> [ASSIGNMENT] Only lines with the string "Coffee" matter here; gather them from the material below.

> [MATERIAL PROVIDED]
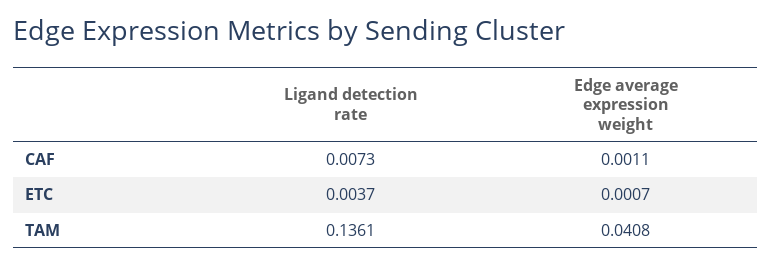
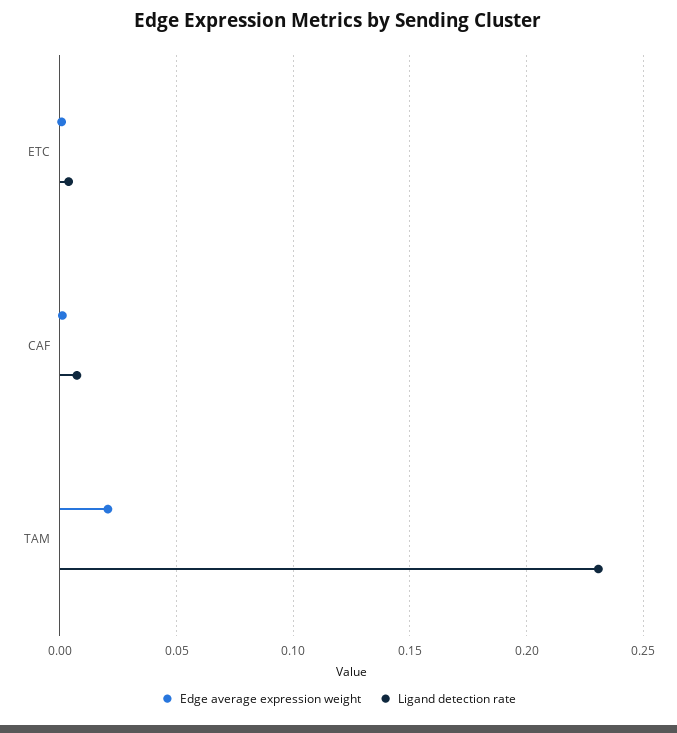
  {
    "Ligand detection rate": {
      "CAF": 0.0073,
      "ETC": 0.0037,
-     "TAM": 0.1361
+     "TAM": 0.23
    },
    "Edge average expression weight": {
      "CAF": 0.0011,
      "ETC": 0.0007,
-     "TAM": 0.0408
+     "TAM": 0.02
    }
  }

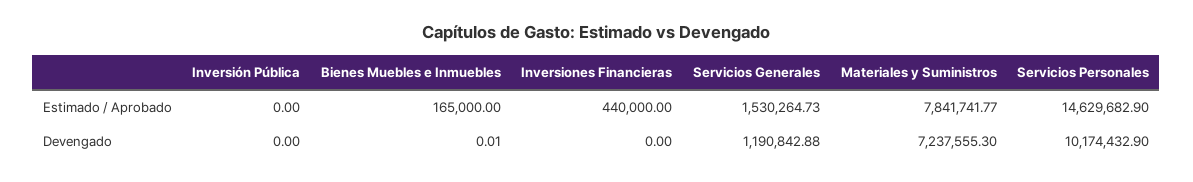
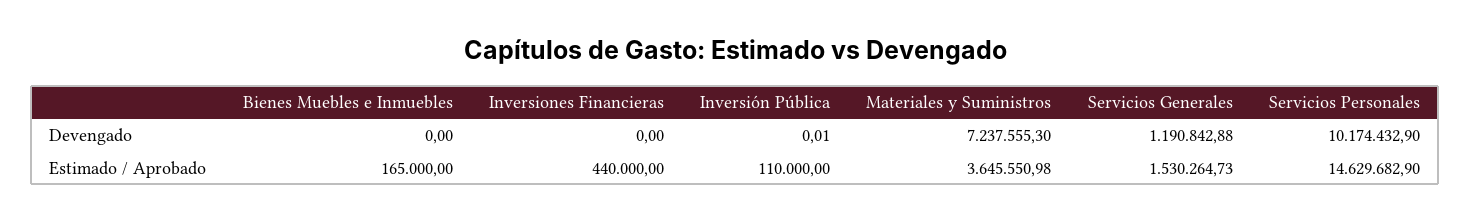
  {
    "Inversión Pública": {
-     "Estimado / Aprobado": 0,
+     "Estimado / Aprobado": 110000,
-     "Devengado": 0
+     "Devengado": 0.01
    },
    "Bienes Muebles e Inmuebles": {
      "Estimado / Aprobado": 165000,
-     "Devengado": 0.01
+     "Devengado": 0
    },
    "Inversiones Financieras": {
      "Estimado / Aprobado": 440000,
      "Devengado": 0
    },
    "Servicios Generales": {
      "Estimado / Aprobado": 1530264.73,
      "Devengado": 1190842.88
    },
    "Materiales y Suministros": {
-     "Estimado / Aprobado": 7841741.77,
+     "Estimado / Aprobado": 3645550.98,
      "Devengado": 7237555.3
    },
    "Servicios Personales": {
      "Estimado / Aprobado": 14629682.9,
      "Devengado": 10174432.9
    }
  }

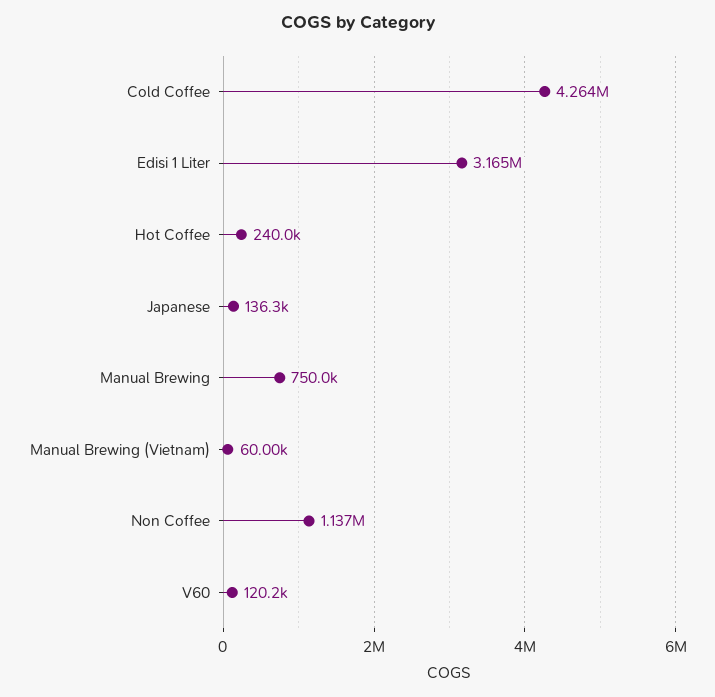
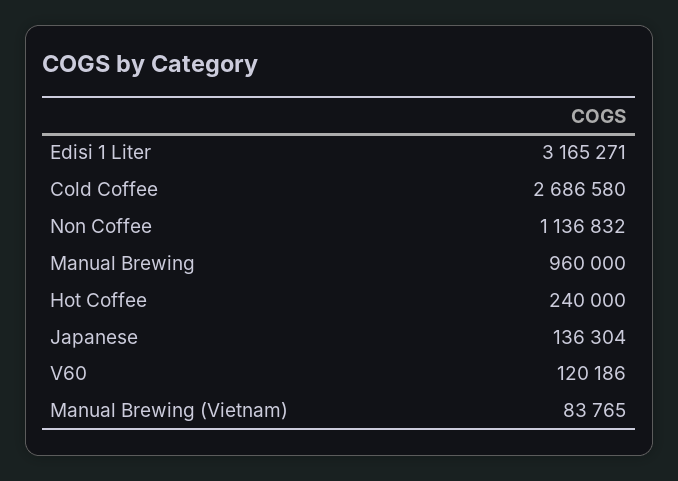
  {
-   "Cold Coffee": 4264000,
+   "Cold Coffee": 2686580,
    "Edisi 1 Liter": 3165271,
    "Hot Coffee": 240000,
    "Japanese": 136304,
-   "Manual Brewing": 750000,
+   "Manual Brewing": 960000,
-   "Manual Brewing (Vietnam)": 60000,
+   "Manual Brewing (Vietnam)": 83765,
    "Non Coffee": 1136832,
    "V60": 120186
  }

> [REPLY]
-   "Cold Coffee": 4264000,
+   "Cold Coffee": 2686580,
    "Hot Coffee": 240000,
    "Non Coffee": 1136832,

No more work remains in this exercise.